Johan Hulaimi has been sharing photographs of himself working out in the gym. The 92kg man looks fit after shedding 40kg since he began his weight loss journey in 2019.
The 42-year-old has also been posting pictures of his Instagram-worthy big dinners.
How’s it possible that he’s exercising, eating big and losing weight at the same time? I thought, “Is he cheating?”
That got me reflecting on my own exercise and eating regime.
Over the last three months, I’ve been clocking two-hour hikes covering nearly 4km almost four times a week at Bukit Gasing in Petaling Jaya and Bukit Wawasan in Puchong. Hiking is such a mentally and physically rewarding activity that I’ve bought a headlamp to do 5am hikes, when it’s obviously still dark.
Hiking has improved my cardiorespiratory fitness and strengthened my muscles.
Part of the plan was to lose weight, but instead, I’ve gained.
Surprised at this, I Googled for an answer. Lo and behold, I learned I consume more calories than I burn.
After I began hiking, I changed my eating habits.
I snacked more because I felt I deserved to reward myself with Danish butter cookies and Turkish delight for all my hard work. Also, I developed a voracious appetite since my body was adjusting to the intensity of the hiking.
I also indulged in midnight snacks because I get hungry watching the food channels on YouTube.
Google taught me that hiking alone won’t help me drop the kilograms. I need to watch what I eat, too.
That’s why the paradox was apparent in Johan’s Instagram posts.
I WhatsApp-ed him to find out how he lost weight, even though he was eating heartily.
“The secret is very simple … 16/8. Sixteen hours of fasting and 8 hours of eating whatever and however much you want, ” he replied. “In the 16 hours, you are only allowed water, black coffee or black tea without sugar.
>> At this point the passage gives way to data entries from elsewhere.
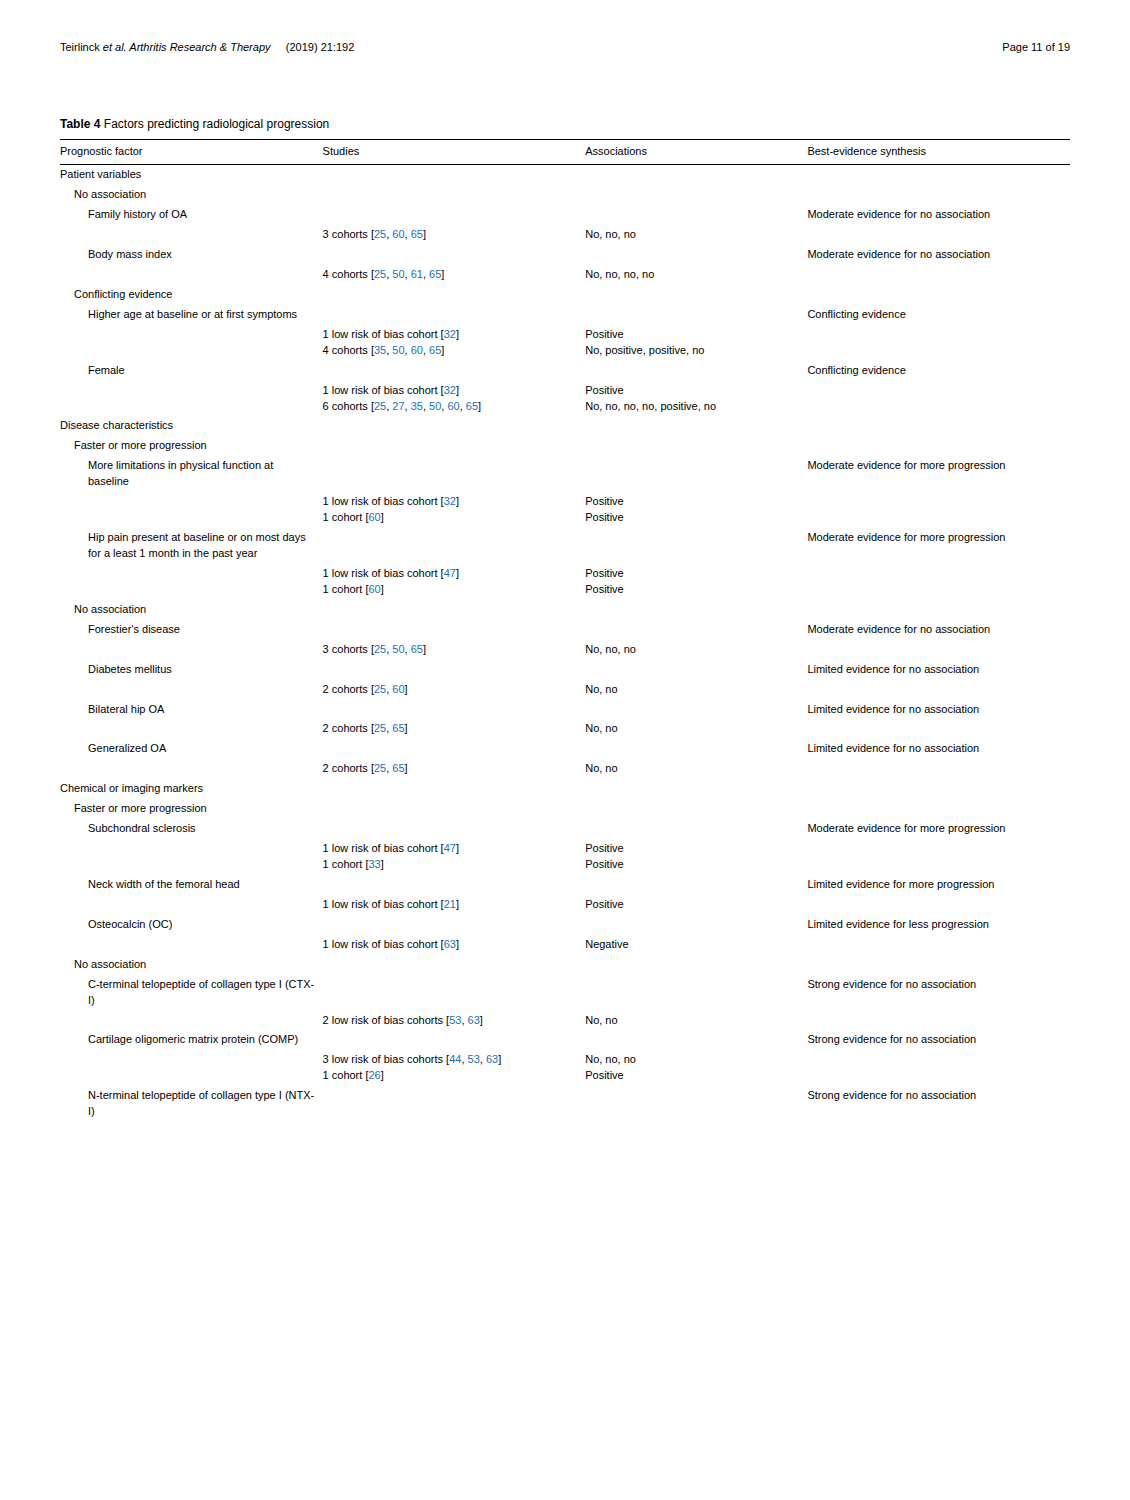Teirlinck et al. Arthritis Research & Therapy (2019) 21:192
Page 11 of 19
Table 4 Factors predicting radiological progression
| Prognostic factor | Studies | Associations | Best-evidence synthesis |
| --- | --- | --- | --- |
| Patient variables | | | |
| No association | | | |
| Family history of OA | | | Moderate evidence for no association |
| | 3 cohorts [ 25 , 60 , 65 ] | No, no, no | |
| Body mass index | | | Moderate evidence for no association |
| | 4 cohorts [ 25 , 50 , 61 , 65 ] | No, no, no, no | |
| Conflicting evidence | | | |
| Higher age at baseline or at first symptoms | | | Conflicting evidence |
| | 1 low risk of bias cohort [ 32 ] 4 cohorts [ 35 , 50 , 60 , 65 ] | Positive No, positive, positive, no | |
| Female | | | Conflicting evidence |
| | 1 low risk of bias cohort [ 32 ] 6 cohorts [ 25 , 27 , 35 , 50 , 60 , 65 ] | Positive No, no, no, no, positive, no | |
| Disease characteristics | | | |
| Faster or more progression | | | |
| More limitations in physical function at baseline | | | Moderate evidence for more progression |
| | 1 low risk of bias cohort [ 32 ] 1 cohort [ 60 ] | Positive Positive | |
| Hip pain present at baseline or on most days for a least 1 month in the past year | | | Moderate evidence for more progression |
| | 1 low risk of bias cohort [ 47 ] 1 cohort [ 60 ] | Positive Positive | |
| No association | | | |
| Forestier's disease | | | Moderate evidence for no association |
| | 3 cohorts [ 25 , 50 , 65 ] | No, no, no | |
| Diabetes mellitus | | | Limited evidence for no association |
| | 2 cohorts [ 25 , 60 ] | No, no | |
| Bilateral hip OA | | | Limited evidence for no association |
| | 2 cohorts [ 25 , 65 ] | No, no | |
| Generalized OA | | | Limited evidence for no association |
| | 2 cohorts [ 25 , 65 ] | No, no | |
| Chemical or imaging markers | | | |
| Faster or more progression | | | |
| Subchondral sclerosis | | | Moderate evidence for more progression |
| | 1 low risk of bias cohort [ 47 ] 1 cohort [ 33 ] | Positive Positive | |
| Neck width of the femoral head | | | Limited evidence for more progression |
| | 1 low risk of bias cohort [ 21 ] | Positive | |
| Osteocalcin (OC) | | | Limited evidence for less progression |
| | 1 low risk of bias cohort [ 63 ] | Negative | |
| No association | | | |
| C-terminal telopeptide of collagen type I (CTX-I) | | | Strong evidence for no association |
| | 2 low risk of bias cohorts [ 53 , 63 ] | No, no | |
| Cartilage oligomeric matrix protein (COMP) | | | Strong evidence for no association |
| | 3 low risk of bias cohorts [ 44 , 53 , 63 ] 1 cohort [ 26 ] | No, no, no Positive | |
| N-terminal telopeptide of collagen type I (NTX-I) | | | Strong evidence for no association |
But better just water.”
“Is this intermittent fasting?” I queried, since I’ve noticed this method, but never really paid much attention to it as I, like Homer Simpson, am not a fan of dieting.
Later, I found out that IF (intermittent fasting) isn’t a diet at all, but an eating pattern.
“It’s important not to deprive yourself of the food you love. If you notice my IG when I break my fast, I go crazy and eat whatever and however much I want, ” said Johan, who hits the treadmill for an hour and doesn’t do any sit-ups, yet now has a six-pack.
Based on Johan’s before and after Instagram pictures, I realise that his testimony is real, and it sounds like IF is workable for me, too.
But how does IF work?
“By making you eat fewer meals, intermittent fasting can lead to an automatic reduction in calorie intake, ” says healthline.com. “Additionally, intermittent fasting changes hormone levels to facilitate weight loss.”
“In addition to lowering insulin and increasing growth hormone levels, it increases the release of the fat-burning hormone norepinephrine (noradrenaline), ” it said.
Apart from the 16/8, there are other IF approaches, too, including the 5:2 method (eat normally five days a week and cut down 20% of your typical daily calorie consumption for the other two), alternate day fasting and 14.10 diet (fasting for 14 hours and eating for 10 hours).
I’ve gone with 16/8, as suggested by Johan.
Firstly though, I need to decide when I should begin my eight-hour eating window. What’s ideal for me is from noon to 8pm, and then fast for 16 hours.
My main concern is that I usually have breakfast or supper meetings with political contacts. I wonder if I can resist the temptation when chatting about politics while they dig into their meals.
I picked Christmas Day to start my IF regime.
I was surprised that I wasn’t as hungry as I thought I’d be.
I stopped eating at 8pm but doubted my ability to refrain from raiding the refrigerator and pantry for a snack two hours later.
When I woke up, I felt hungry because I’m one of those who needs his breakfast. But amazingly, I lasted till noon for lunch.
The main thing I learnt in the past 12 days since I began IF is that I won’t die of starvation by fasting.
It helps that I have an IF app because it motivates me when I see how many calories I burn as I fast. Fasting tracker Fastient tells me that it’s about 1,000 calories in 16 hours of doing practically nothing.
So far, I’ve lost 1.5 kgs.
Soon, I hope to be a paradox – a person with a healthy body weight who hikes hard and eats even harder.